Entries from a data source

━━━━━━━━━━

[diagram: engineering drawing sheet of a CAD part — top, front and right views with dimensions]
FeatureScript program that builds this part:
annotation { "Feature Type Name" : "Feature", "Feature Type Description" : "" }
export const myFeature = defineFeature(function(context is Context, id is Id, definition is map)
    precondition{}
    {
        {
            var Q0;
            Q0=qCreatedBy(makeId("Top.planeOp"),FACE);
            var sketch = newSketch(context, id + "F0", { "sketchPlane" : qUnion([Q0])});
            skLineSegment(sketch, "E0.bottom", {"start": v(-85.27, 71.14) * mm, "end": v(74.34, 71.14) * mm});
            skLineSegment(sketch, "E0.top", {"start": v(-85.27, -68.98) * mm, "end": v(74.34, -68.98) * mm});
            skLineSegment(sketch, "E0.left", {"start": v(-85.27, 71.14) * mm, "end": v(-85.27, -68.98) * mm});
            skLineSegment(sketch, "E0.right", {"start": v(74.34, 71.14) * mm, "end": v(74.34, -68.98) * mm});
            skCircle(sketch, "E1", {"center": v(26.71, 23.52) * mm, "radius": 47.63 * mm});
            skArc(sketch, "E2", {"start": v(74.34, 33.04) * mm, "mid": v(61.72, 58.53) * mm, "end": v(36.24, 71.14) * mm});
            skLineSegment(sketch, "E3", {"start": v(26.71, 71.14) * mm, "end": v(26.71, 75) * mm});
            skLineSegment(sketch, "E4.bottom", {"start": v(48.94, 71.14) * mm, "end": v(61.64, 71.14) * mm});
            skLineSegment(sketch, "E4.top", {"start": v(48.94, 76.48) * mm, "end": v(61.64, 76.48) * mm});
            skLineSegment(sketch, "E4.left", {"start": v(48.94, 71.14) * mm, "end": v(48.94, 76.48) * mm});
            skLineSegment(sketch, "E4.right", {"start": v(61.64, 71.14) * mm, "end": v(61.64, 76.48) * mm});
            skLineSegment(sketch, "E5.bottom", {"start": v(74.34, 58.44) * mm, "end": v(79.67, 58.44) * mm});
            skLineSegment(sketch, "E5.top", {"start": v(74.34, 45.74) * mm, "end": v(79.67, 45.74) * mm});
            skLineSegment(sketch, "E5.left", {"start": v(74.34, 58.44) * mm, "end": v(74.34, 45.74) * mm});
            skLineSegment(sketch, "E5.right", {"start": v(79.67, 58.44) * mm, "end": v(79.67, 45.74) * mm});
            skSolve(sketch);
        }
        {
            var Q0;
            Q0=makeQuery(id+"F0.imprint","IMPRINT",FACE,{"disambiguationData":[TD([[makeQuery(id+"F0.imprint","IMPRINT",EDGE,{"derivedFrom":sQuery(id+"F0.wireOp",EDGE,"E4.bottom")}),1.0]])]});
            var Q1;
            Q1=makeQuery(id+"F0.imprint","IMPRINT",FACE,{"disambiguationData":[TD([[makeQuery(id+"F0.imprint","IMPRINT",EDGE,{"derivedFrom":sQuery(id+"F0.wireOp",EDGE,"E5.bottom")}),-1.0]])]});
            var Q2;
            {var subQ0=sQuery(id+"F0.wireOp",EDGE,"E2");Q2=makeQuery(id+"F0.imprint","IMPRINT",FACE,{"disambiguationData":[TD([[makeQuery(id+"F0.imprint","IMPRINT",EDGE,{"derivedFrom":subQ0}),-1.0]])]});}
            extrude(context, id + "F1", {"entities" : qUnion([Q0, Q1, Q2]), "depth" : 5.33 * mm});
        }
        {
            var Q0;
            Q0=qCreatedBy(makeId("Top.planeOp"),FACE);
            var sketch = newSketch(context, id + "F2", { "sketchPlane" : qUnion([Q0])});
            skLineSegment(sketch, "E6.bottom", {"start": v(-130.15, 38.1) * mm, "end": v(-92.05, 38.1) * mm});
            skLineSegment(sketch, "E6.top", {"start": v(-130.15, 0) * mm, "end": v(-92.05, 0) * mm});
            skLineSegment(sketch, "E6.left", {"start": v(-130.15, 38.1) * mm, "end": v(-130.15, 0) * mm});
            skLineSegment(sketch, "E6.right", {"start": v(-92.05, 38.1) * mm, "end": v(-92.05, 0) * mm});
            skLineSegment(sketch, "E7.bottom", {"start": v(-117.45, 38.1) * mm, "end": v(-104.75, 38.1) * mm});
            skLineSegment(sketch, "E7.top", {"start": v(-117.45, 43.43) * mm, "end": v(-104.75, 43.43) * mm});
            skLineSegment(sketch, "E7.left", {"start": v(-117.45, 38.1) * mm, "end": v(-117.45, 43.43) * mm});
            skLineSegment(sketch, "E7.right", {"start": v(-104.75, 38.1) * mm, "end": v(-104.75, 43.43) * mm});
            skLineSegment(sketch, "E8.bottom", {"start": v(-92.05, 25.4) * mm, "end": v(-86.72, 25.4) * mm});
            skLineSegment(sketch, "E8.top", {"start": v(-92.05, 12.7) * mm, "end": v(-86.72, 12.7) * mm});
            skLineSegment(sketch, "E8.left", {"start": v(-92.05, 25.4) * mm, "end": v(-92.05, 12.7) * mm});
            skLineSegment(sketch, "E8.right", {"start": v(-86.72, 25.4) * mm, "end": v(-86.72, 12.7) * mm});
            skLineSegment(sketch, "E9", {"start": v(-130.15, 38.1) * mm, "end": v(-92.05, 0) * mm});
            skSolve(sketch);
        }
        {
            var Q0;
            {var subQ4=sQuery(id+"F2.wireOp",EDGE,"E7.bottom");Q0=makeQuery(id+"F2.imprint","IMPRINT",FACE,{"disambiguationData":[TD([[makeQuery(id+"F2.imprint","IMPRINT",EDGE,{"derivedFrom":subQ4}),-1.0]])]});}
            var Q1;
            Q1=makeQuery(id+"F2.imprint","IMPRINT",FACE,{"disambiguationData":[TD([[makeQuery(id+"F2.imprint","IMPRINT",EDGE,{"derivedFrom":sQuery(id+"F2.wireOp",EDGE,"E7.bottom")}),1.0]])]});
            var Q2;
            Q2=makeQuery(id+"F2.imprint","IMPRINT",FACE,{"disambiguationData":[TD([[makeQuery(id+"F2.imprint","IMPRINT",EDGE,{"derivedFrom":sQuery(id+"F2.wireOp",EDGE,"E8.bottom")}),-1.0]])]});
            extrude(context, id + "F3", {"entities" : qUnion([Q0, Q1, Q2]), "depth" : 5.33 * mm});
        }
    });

━━━━━━━━━━

> **Instructions to follow**
Copy out every entry above line for line, with no changes.

> **Output**
[diagram: engineering drawing sheet of a CAD part — top, front and right views with dimensions]
FeatureScript program that builds this part:
annotation { "Feature Type Name" : "Feature", "Feature Type Description" : "" }
export const myFeature = defineFeature(function(context is Context, id is Id, definition is map)
    precondition{}
    {
        {
            var Q0;
            Q0=qCreatedBy(makeId("Top.planeOp"),FACE);
            var sketch = newSketch(context, id + "F0", { "sketchPlane" : qUnion([Q0])});
            skLineSegment(sketch, "E0.bottom", {"start": v(-85.27, 71.14) * mm, "end": v(74.34, 71.14) * mm});
            skLineSegment(sketch, "E0.top", {"start": v(-85.27, -68.98) * mm, "end": v(74.34, -68.98) * mm});
            skLineSegment(sketch, "E0.left", {"start": v(-85.27, 71.14) * mm, "end": v(-85.27, -68.98) * mm});
            skLineSegment(sketch, "E0.right", {"start": v(74.34, 71.14) * mm, "end": v(74.34, -68.98) * mm});
            skCircle(sketch, "E1", {"center": v(26.71, 23.52) * mm, "radius": 47.63 * mm});
            skArc(sketch, "E2", {"start": v(74.34, 33.04) * mm, "mid": v(61.72, 58.53) * mm, "end": v(36.24, 71.14) * mm});
            skLineSegment(sketch, "E3", {"start": v(26.71, 71.14) * mm, "end": v(26.71, 75) * mm});
            skLineSegment(sketch, "E4.bottom", {"start": v(48.94, 71.14) * mm, "end": v(61.64, 71.14) * mm});
            skLineSegment(sketch, "E4.top", {"start": v(48.94, 76.48) * mm, "end": v(61.64, 76.48) * mm});
            skLineSegment(sketch, "E4.left", {"start": v(48.94, 71.14) * mm, "end": v(48.94, 76.48) * mm});
            skLineSegment(sketch, "E4.right", {"start": v(61.64, 71.14) * mm, "end": v(61.64, 76.48) * mm});
            skLineSegment(sketch, "E5.bottom", {"start": v(74.34, 58.44) * mm, "end": v(79.67, 58.44) * mm});
            skLineSegment(sketch, "E5.top", {"start": v(74.34, 45.74) * mm, "end": v(79.67, 45.74) * mm});
            skLineSegment(sketch, "E5.left", {"start": v(74.34, 58.44) * mm, "end": v(74.34, 45.74) * mm});
            skLineSegment(sketch, "E5.right", {"start": v(79.67, 58.44) * mm, "end": v(79.67, 45.74) * mm});
            skSolve(sketch);
        }
        {
            var Q0;
            Q0=makeQuery(id+"F0.imprint","IMPRINT",FACE,{"disambiguationData":[TD([[makeQuery(id+"F0.imprint","IMPRINT",EDGE,{"derivedFrom":sQuery(id+"F0.wireOp",EDGE,"E4.bottom")}),1.0]])]});
            var Q1;
            Q1=makeQuery(id+"F0.imprint","IMPRINT",FACE,{"disambiguationData":[TD([[makeQuery(id+"F0.imprint","IMPRINT",EDGE,{"derivedFrom":sQuery(id+"F0.wireOp",EDGE,"E5.bottom")}),-1.0]])]});
            var Q2;
            {var subQ0=sQuery(id+"F0.wireOp",EDGE,"E2");Q2=makeQuery(id+"F0.imprint","IMPRINT",FACE,{"disambiguationData":[TD([[makeQuery(id+"F0.imprint","IMPRINT",EDGE,{"derivedFrom":subQ0}),-1.0]])]});}
            extrude(context, id + "F1", {"entities" : qUnion([Q0, Q1, Q2]), "depth" : 5.33 * mm});
        }
        {
            var Q0;
            Q0=qCreatedBy(makeId("Top.planeOp"),FACE);
            var sketch = newSketch(context, id + "F2", { "sketchPlane" : qUnion([Q0])});
            skLineSegment(sketch, "E6.bottom", {"start": v(-130.15, 38.1) * mm, "end": v(-92.05, 38.1) * mm});
            skLineSegment(sketch, "E6.top", {"start": v(-130.15, 0) * mm, "end": v(-92.05, 0) * mm});
            skLineSegment(sketch, "E6.left", {"start": v(-130.15, 38.1) * mm, "end": v(-130.15, 0) * mm});
            skLineSegment(sketch, "E6.right", {"start": v(-92.05, 38.1) * mm, "end": v(-92.05, 0) * mm});
            skLineSegment(sketch, "E7.bottom", {"start": v(-117.45, 38.1) * mm, "end": v(-104.75, 38.1) * mm});
            skLineSegment(sketch, "E7.top", {"start": v(-117.45, 43.43) * mm, "end": v(-104.75, 43.43) * mm});
            skLineSegment(sketch, "E7.left", {"start": v(-117.45, 38.1) * mm, "end": v(-117.45, 43.43) * mm});
            skLineSegment(sketch, "E7.right", {"start": v(-104.75, 38.1) * mm, "end": v(-104.75, 43.43) * mm});
            skLineSegment(sketch, "E8.bottom", {"start": v(-92.05, 25.4) * mm, "end": v(-86.72, 25.4) * mm});
            skLineSegment(sketch, "E8.top", {"start": v(-92.05, 12.7) * mm, "end": v(-86.72, 12.7) * mm});
            skLineSegment(sketch, "E8.left", {"start": v(-92.05, 25.4) * mm, "end": v(-92.05, 12.7) * mm});
            skLineSegment(sketch, "E8.right", {"start": v(-86.72, 25.4) * mm, "end": v(-86.72, 12.7) * mm});
            skLineSegment(sketch, "E9", {"start": v(-130.15, 38.1) * mm, "end": v(-92.05, 0) * mm});
            skSolve(sketch);
        }
        {
            var Q0;
            {var subQ4=sQuery(id+"F2.wireOp",EDGE,"E7.bottom");Q0=makeQuery(id+"F2.imprint","IMPRINT",FACE,{"disambiguationData":[TD([[makeQuery(id+"F2.imprint","IMPRINT",EDGE,{"derivedFrom":subQ4}),-1.0]])]});}
            var Q1;
            Q1=makeQuery(id+"F2.imprint","IMPRINT",FACE,{"disambiguationData":[TD([[makeQuery(id+"F2.imprint","IMPRINT",EDGE,{"derivedFrom":sQuery(id+"F2.wireOp",EDGE,"E7.bottom")}),1.0]])]});
            var Q2;
            Q2=makeQuery(id+"F2.imprint","IMPRINT",FACE,{"disambiguationData":[TD([[makeQuery(id+"F2.imprint","IMPRINT",EDGE,{"derivedFrom":sQuery(id+"F2.wireOp",EDGE,"E8.bottom")}),-1.0]])]});
            extrude(context, id + "F3", {"entities" : qUnion([Q0, Q1, Q2]), "depth" : 5.33 * mm});
        }
    });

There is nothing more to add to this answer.